Expenses continued to fall, including labor and total overheads, down 50.6% and 50.5% YOY, respectively. Meanwhile, on a MOM basis, labor and overheads costs were relatively static, a sign of an industry balancing out amid a slow return to normalcy.

After breaking even in March, GOPPAR fell into negative territory in months thereafter. While May remained negative in dollar amount, it was 20% better than April. It’s still down 120.8% YOY.

Profit margin was up 13 percentage points in May over April to -34.8% of total revenue.

Profit & Loss Performance Indicators — Middle East (in USD)

News that Saudi Arabia will only allow around 1,000 pilgrims residing in the kingdom to perform the Hajj in July will be a huge blow to the Middle East’s overall numbers. Some 2.5 million pilgrims from around the world visit the cities of Mecca and Medina annually for the week-long ritual scheduled to begin in late July.

Still, May numbers, like the broader region, bested April, but we were still depressed on a YOY basis. Occupancy hit 25.1% in the month, 5.6 percentage points higher than April, but average was down $11 and 12% since March, also a trend of the entire Middle East region. RevPAR for May was up 18.5% over April, but is down 86.3% YOY.

A lack of ancillary revenue (total F&B revenue was down to $11.41 on a per-available-room basis, which is down 87% YOY) continues to keep TRevPAR down, but it was up 10% over April (down 85.8% YOY).

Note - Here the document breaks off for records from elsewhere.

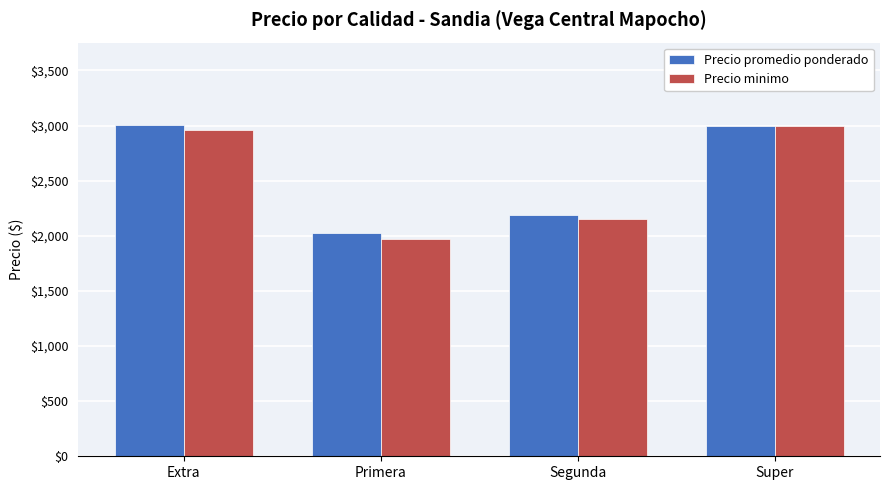

How many groups of bars are there?

4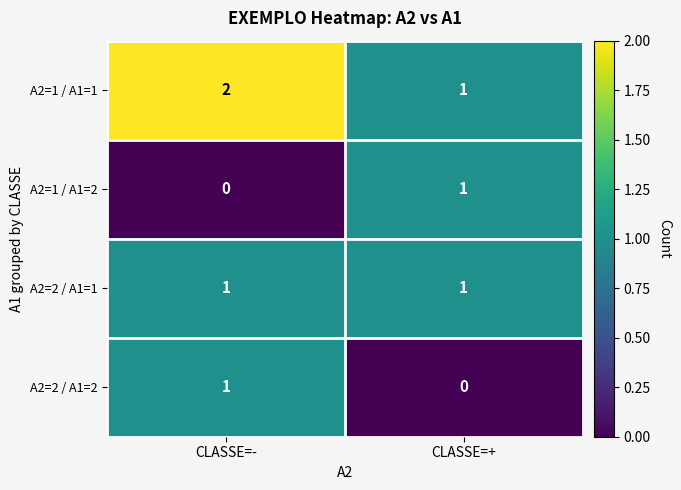

Reading left to right, transcribe all the data shown in this chart.

A2=1 / A1=1: 2	1
A2=1 / A1=2: 0	1
A2=2 / A1=1: 1	1
A2=2 / A1=2: 1	0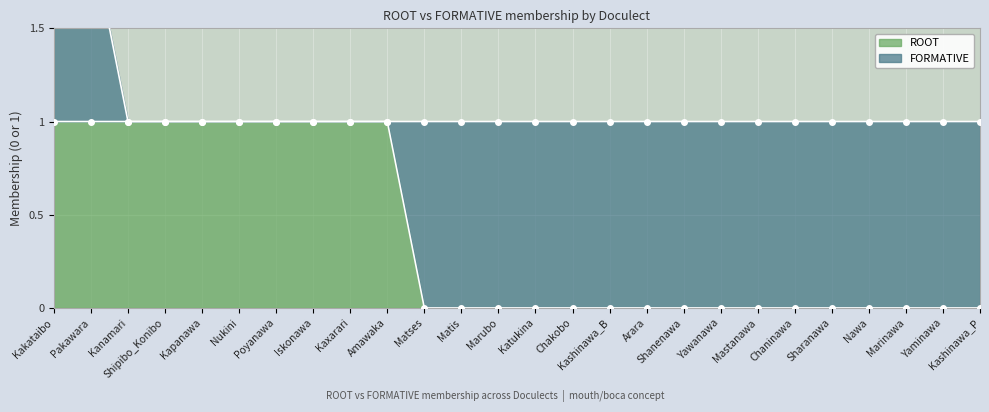

True or false: ROOT has a value of 2 at Pakawara.

False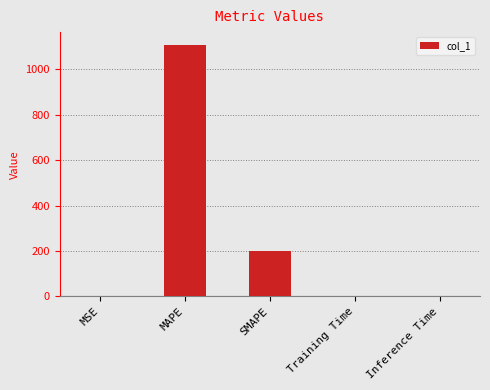

The value at SMAPE is 200.0. True or false?

True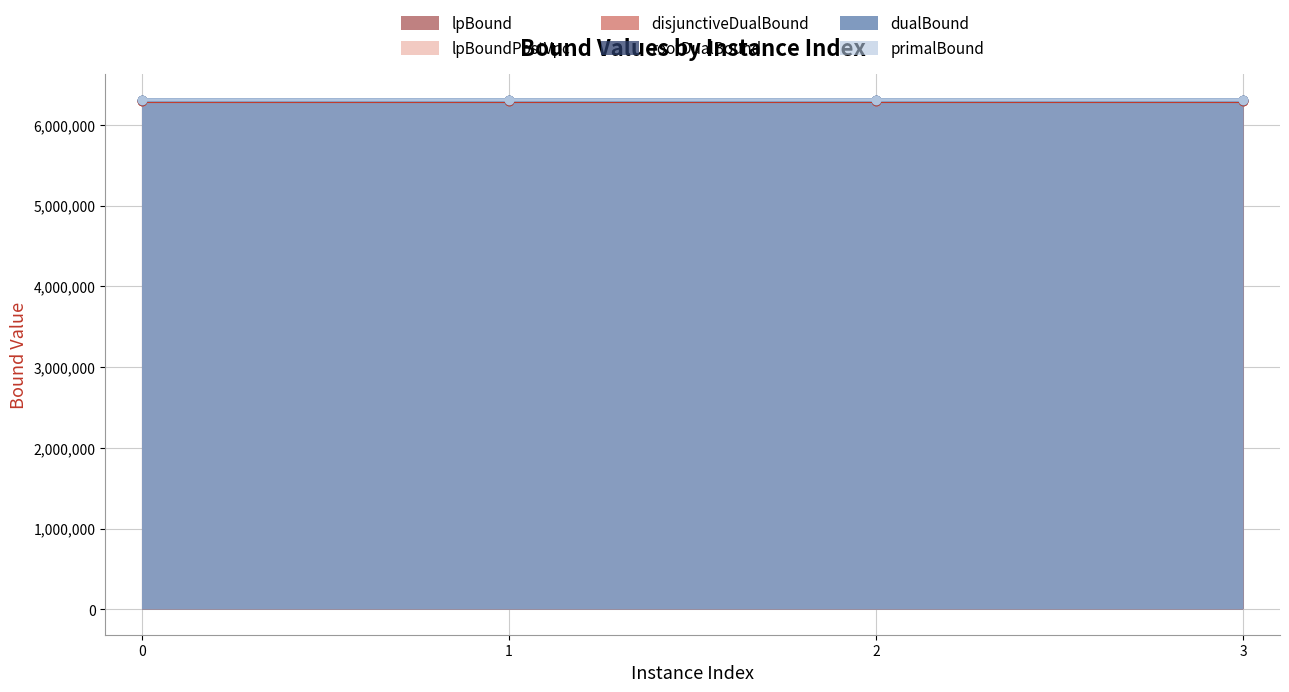

Is the value of primalBound at 0 greater than the value of disjunctiveDualBound at 2?

Yes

There is further optimism in the bottom-line story. Though GOPPAR remained negative in May ($-0.61), it is close to the break-even point and a robust 90% higher than April’s number.

Profit & Loss Performance Indicators — Saudi Arabia (in USD)

With Expo 2020 in Dubai shifting to 2021, the emirate is looking to salvage and shore up its place as a preeminent leisure and business destination in the Middle East. May numbers were a bit hard to stomach.

After positive GOPPAR in March ($6.48), the KPI has turned viciously negative since. While it was slightly positive over April, at $-30.58, it’s 267.5% lower than in May 2019. The one saving grace for Dubai is that May through September are historically its slowest months in regard to occupancy and rate, hence, revenue and profit.